● TEXTE PRÉSENTÉ
-----

Risques médico-légaux : ce que les médecins de famille qui prodiguent des soins pédiatriques doivent savoir

Sachez quels sont vos risques – Données par spécialité clinique

Une médecin en consultation avec une préadolescente

À la fin de l’année 2024, l’ACPM comptait 39 992 médecins de famille (codes de travail 35, 73, 78 et 79) parmi ses membres.

Le graphique ci-dessous présente une comparaison des tendances observées sur une période de 10 ans entre les dossiers médico-légaux mettant en cause des médecins de famille et l’ensemble des dossiers médico-légaux ciblant des membres de l’ACPM. Ces dossiers regroupent toutes les actions civiles et les plaintes aux Collèges ciblant des membres de l’Association et ne se limitent pas aux dossiers pédiatriques.

Quels sont les risques relatifs de problème médico-légal chez les médecins de famille?

  •  Médecins de famille, plaintes aux Collèges (n = 22 868)
  •  Médecins de famille, actions civiles (n = 3 096)
  • Ensemble des membres de l’ACPM, plaintes aux Collèges (n = 49 311)
  •   Ensemble des membres de l’ACPM, actions civiles (n = 13 578)

Entre 2015 et 2024, le taux de plaintes aux Collèges1 était significativement plus élevé (p < 0,0001) chez les médecins de famille que chez l’ensemble des membres de l’ACPM.

Pendant la même période de 10 ans, le taux d’actions civiles était moins élevé (p < 0,0001) chez les médecins de famille que chez l’ensemble des membres de l’ACPM.

Par rapport aux autres médecins de famille, quel est le risque de vous faire citer dans des dossiers médico-légaux?

Pourcentage de médecins de famille, fréquence des dossiers sur 5 ans


Pourcentage de médecins de famille, sur 5 ans (%)
Aucun dossier 78,7
1 dossier 15,9
2 dossiers ou plus 5,4

Pourcentage de médecins de famille, fréquence des dossiers sur 1 an



Pourcentage de médecins de famille, sur 1 an (%)
Aucun dossier 93,6
1 dossier 5,7
2 dossiers ou plus 0,7

Sur une période de 5 ans (2020 à 2024)2, 16 % des médecins de famille ont vu leur nom cité dans 1 nouveau dossier médico-légal, et 5 %, dans au moins 2 dossiers.

Sur une base annuelle, 94 % des médecins de famille n’ont vu leur nom cité dans aucun dossier médico-légal. Parmi l’ensemble des médecins de famille, 0,7 % ont vu leur nom cité dans au moins 2 dossiers médico-légaux par année, soit la fréquence la plus élevée.

Les soins pédiatriques sont l’un des types de soins le plus souvent en cause dans les dossiers médico-légaux ciblant des médecins de famille. La présente ressource porte sur les médecins de famille qui prodiguent des soins pédiatriques.

Les sections qui suivent présentent les résultats de l’analyse de 916 dossiers médico-légaux conclus par l’ACPM entre 2014 et 2024 et ciblant des médecins de famille prodiguant des soins pédiatriques. Aux fins de ce rapport, on considère les soins pédiatriques comme les soins qui sont prodigués aux personnes âgées de 0 à 18 ans.

Quelles sont les plaintes le plus souvent émises par les patient·es et les critiques le plus couramment formulées par l’expertise médicale?3 (n = 916 dossiers)

-----

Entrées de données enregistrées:

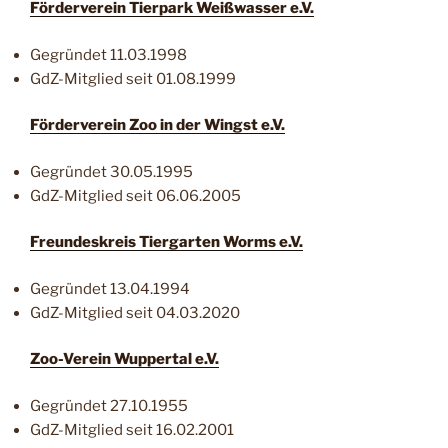
Förderverein Tierpark Weißwasser e.V.
Gegründet 11.03.1998
GdZ-Mitglied seit 01.08.1999
Förderverein Zoo in der Wingst e.V.
Gegründet 30.05.1995
GdZ-Mitglied seit 06.06.2005
Freundeskreis Tiergarten Worms e.V.
Gegründet 13.04.1994
GdZ-Mitglied seit 04.03.2020
Zoo-Verein Wuppertal e.V.
Gegründet 27.10.1955
GdZ-Mitglied seit 16.02.2001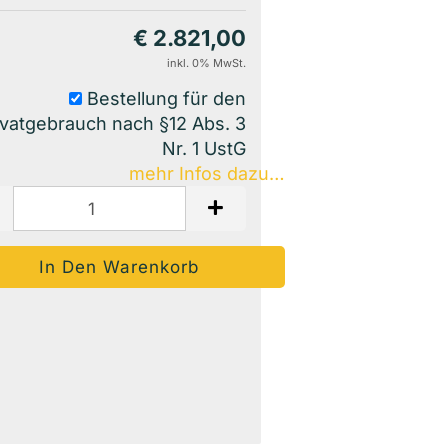
€ 2.821,00
inkl. 0% MwSt.
Bestellung für den
ivatgebrauch nach §12 Abs. 3
Nr. 1 UstG
mehr Infos dazu…
Auf Den Merkzettel
Woanders Günstiger?
Frage Zum Produkt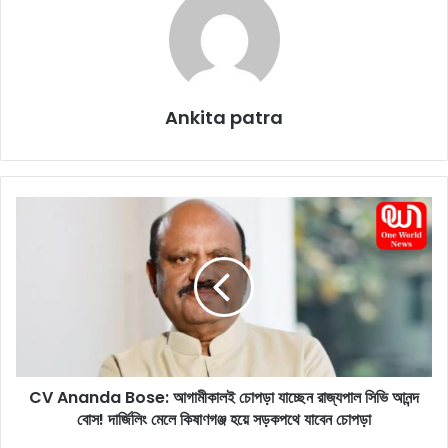
Ankita patra
C
V
A
n
a
n
d
a
B
CV Ananda Bose: আগামীকালই চোপড়া যাচ্ছেন রাজ্যপাল সিভি আনন্দ
o
বোস! দার্জিলিং মেলে কিষাণগঞ্জ হয়ে সড়কপথে যাবেন চোপড়া
s
e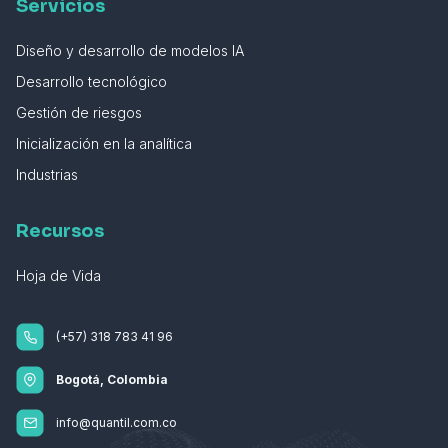
Servicios
Diseño y desarrollo de modelos IA
Desarrollo tecnológico
Gestión de riesgos
Inicialización en la analítica
Industrias
Recursos
Hoja de Vida
(+57) 318 783 41 96
Bogotá, Colombia
info@quantil.com.co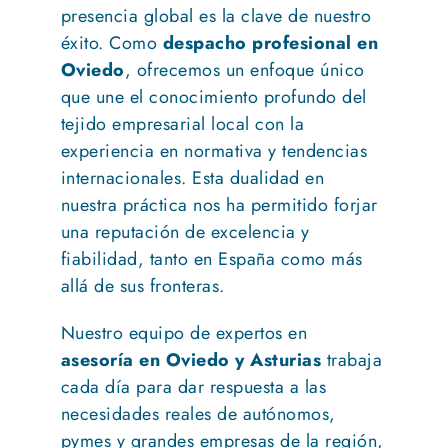
presencia global es la clave de nuestro
éxito. Como
despacho profesional en
Oviedo
, ofrecemos un enfoque único
que une el conocimiento profundo del
tejido empresarial local con la
experiencia en normativa y tendencias
internacionales. Esta dualidad en
nuestra práctica nos ha permitido forjar
una reputación de excelencia y
fiabilidad, tanto en España como más
allá de sus fronteras.
Nuestro equipo de expertos en
asesoría en Oviedo y Asturias
trabaja
cada día para dar respuesta a las
necesidades reales de autónomos,
pymes y grandes empresas de la región,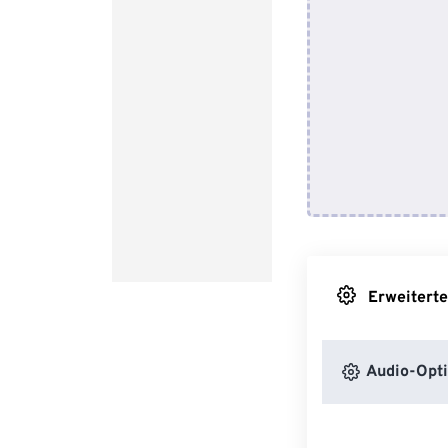
Erweiterte
Audio-Opt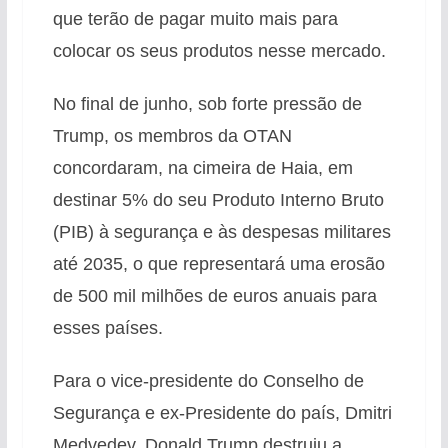
que terão de pagar muito mais para
colocar os seus produtos nesse mercado.
No final de junho, sob forte pressão de
Trump, os membros da OTAN
concordaram, na cimeira de Haia, em
destinar 5% do seu Produto Interno Bruto
(PIB) à segurança e às despesas militares
até 2035, o que representará uma erosão
de 500 mil milhões de euros anuais para
esses países.
Para o vice-presidente do Conselho de
Segurança e ex-Presidente do país, Dmitri
Medvedev, Donald Trump destruiu a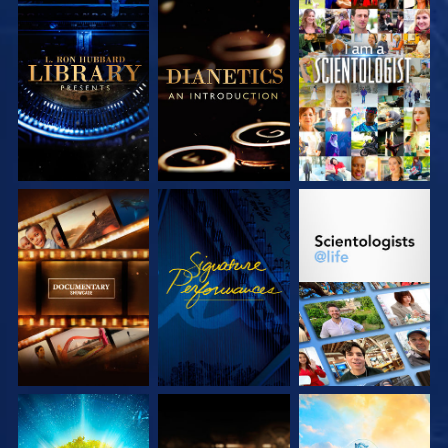
SERIE
SERIE
ANSEHEN
ENTDECKEN
ENTDECKEN
SERIE
ANSEHEN
SERIE
ENTDECKEN
ENTDECKEN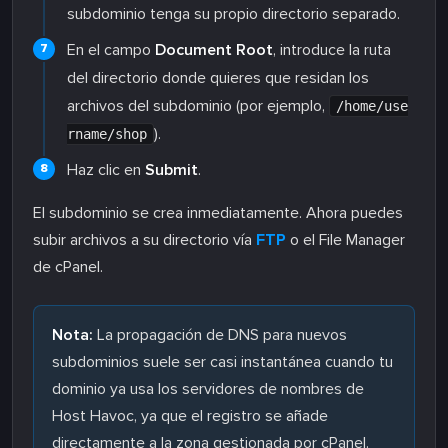
subdominio tenga su propio directorio separado.
En el campo
Document Root
, introduce la ruta
del directorio donde quieres que residan los
archivos del subdominio (por ejemplo,
/home/use
).
rname/shop
Haz clic en
Submit
.
El subdominio se crea inmediatamente. Ahora puedes
subir archivos a su directorio vía
FTP
o el File Manager
de cPanel.
Nota:
La propagación de DNS para nuevos
subdominios suele ser casi instantánea cuando tu
dominio ya usa los servidores de nombres de
Host Havoc, ya que el registro se añade
directamente a la zona gestionada por cPanel.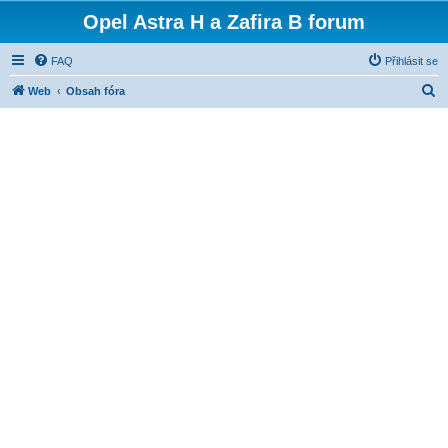
Opel Astra H a Zafira B forum
FAQ
Přihlásit se
H
Web
Obsah fóra
l
e
d
a
t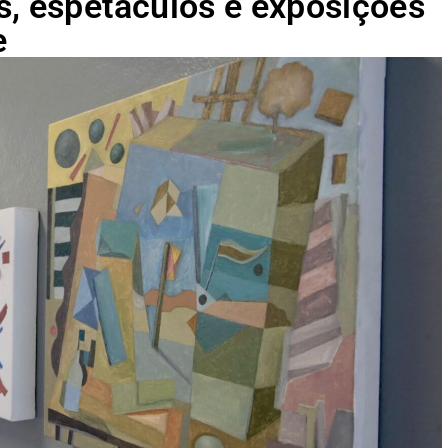
s, espetáculos e exposições
e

-----

● SÉRIE D'EXERCICES
A. Dans le texte sur les risques médico-légaux, reprenez le passage allant de « Les soins pédiatriques sont » jusqu'à « (n = 916 dossiers) » en changeant « soins pédiatriques » en « soins aux enfants ».
B. Répondez brièvement d'après le texte sur les risques médico-légaux :
(i) Combien de médecins de famille l'ACPM comptait-elle parmi ses membres à la fin de l'année 2024 ?
(ii) Sur quelle période de 5 ans porte la fréquence des dossiers indiquée pour les médecins de famille ?
(iii) Quelle tranche d'âge le rapport retient-il pour définir les soins pédiatriques ?
C. Veuillez poursuivre le texte sur les risques médico-légaux à partir de sa dernière phrase.
Les entrées ne sont d'aucune utilité ici.

● RÉSULTATS DE L'EXERCICE
A.
Les soins aux enfants sont l’un des types de soins le plus souvent en cause dans les dossiers médico-légaux ciblant des médecins de famille. La présente ressource porte sur les médecins de famille qui prodiguent des soins aux enfants.

Les sections qui suivent présentent les résultats de l’analyse de 916 dossiers médico-légaux conclus par l’ACPM entre 2014 et 2024 et ciblant des médecins de famille prodiguant des soins aux enfants. Aux fins de ce rapport, on considère les soins aux enfants comme les soins qui sont prodigués aux personnes âgées de 0 à 18 ans.

Quelles sont les plaintes le plus souvent émises par les patient·es et les critiques le plus couramment formulées par l’expertise médicale?3 (n = 916 dossiers)

B.
(i) 39 992 médecins de famille.
(ii) De 2020 à 2024.
(iii) De 0 à 18 ans.

C.
Issue Allégations par des patient·es (%) Critiques formulées par l’expertise médicale (%)
Évaluation déficiente 39 19
Erreur de diagnostic 32 21
Comportement non professionnel 26 10
Problèmes de communication médecin-patient·e/famille 18 13
Omission de réaliser un test ou une intervention 15 9
Procédure administrative inadéquate 14 11
Défaut d’orienter la personne vers un·e collègue 13 5
Inconduite professionnelle 12 6
Tenue de dossiers inadéquate 9 26
Processus de consentement inadéquat 8 6

Les plaintes reflètent le fait que, du point de vue des personnes traitées, un problème est survenu au cours de la prestation des soins. Ces plaintes ne sont pas toujours appuyées par l’opinion de l’expertise médicale. Il arrive que l’expertise médicale n’ait pas de critiques à formuler quant aux soins prodigués, ou que ses critiques ne soient pas en lien avec les allégations des personnes soignées, de leur famille ou de leur tuteur·rice.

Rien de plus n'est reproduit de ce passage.